Press "Enter" to skip to content

Posts tagged as “Black publishers”

BHM: Good Black News Celebrates Daisy Bates, Civil Rights Activist, Newspaper Publisher, Little Rock Nine Organizer

by Lori Lakin Hutcherson (@lakinhutcherson)

This is Daisy Bates.

President of the NAACP Arkansas chapter during the civil rights movement and co-publisher of The Arkansas State Press, a newspaper dedicated to advocacy journalism for African-Americans.

Bates is best known for organizing and shepherding the Little Rock Nine as they desegregated Central High in 1957 in the wake of the Brown v. Board of Ed. U.S. Supreme Court decision.

Bates regularly drove the students to and from school, hosted them in her home after school and worked tirelessly to ensure they were protected from violent crowds.

One of her most successful protection strategies was to get local ministers to escort the students to school, daring the white Christians protesting and hurling threats to attack men of the cloth. Bates’ plan worked, but she started to receive threats herself.

Rocks were thrown into her home, crosses were burned on her property, and bullet shells were sent to her in the mail. White advertisers boycotted her newspaper and eventually she had to shut it down.

Daisy Bates and the Little Rock Nine (Credit: Everett Collection Historical / Alamy Stock Photo)
Bates received support from Dr. Martin Luther King, Jr., who assured her, “World opinion is with you.
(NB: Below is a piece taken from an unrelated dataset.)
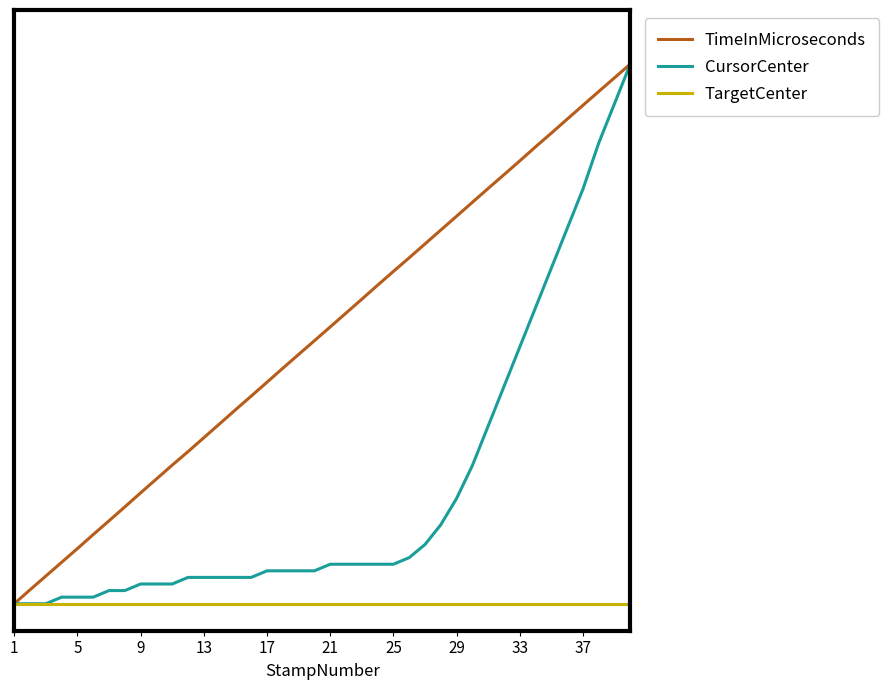

Which series has the largest total across all categories?

TimeInMicroseconds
The moral conscience of millions of white Americans is with you.” Bates was also elected to the executive committee of King’s Southern Christian Leadership Conference (SCLC).
In 1960, Bates moved to New York City and wrote her memoir The Long Shadow of Little Rock, then later moved to Washington D.C., and worked for the Democratic National Committee.

Bates was also the only woman who spoke at the 1963 March on Washington during the official program, pledging that women would fight just as hard and long as the men until all Black people were free and had the vote.

Bates later served in the administration of President Lyndon B. Johnson and worked on anti-poverty programs. In 1968 she moved to the rural black community of Mitchellville, Arkansas and worked there to improve the lives of her neighbors by establishing a self-help program which was responsible for new sewer systems, paved streets, a water system, and community center.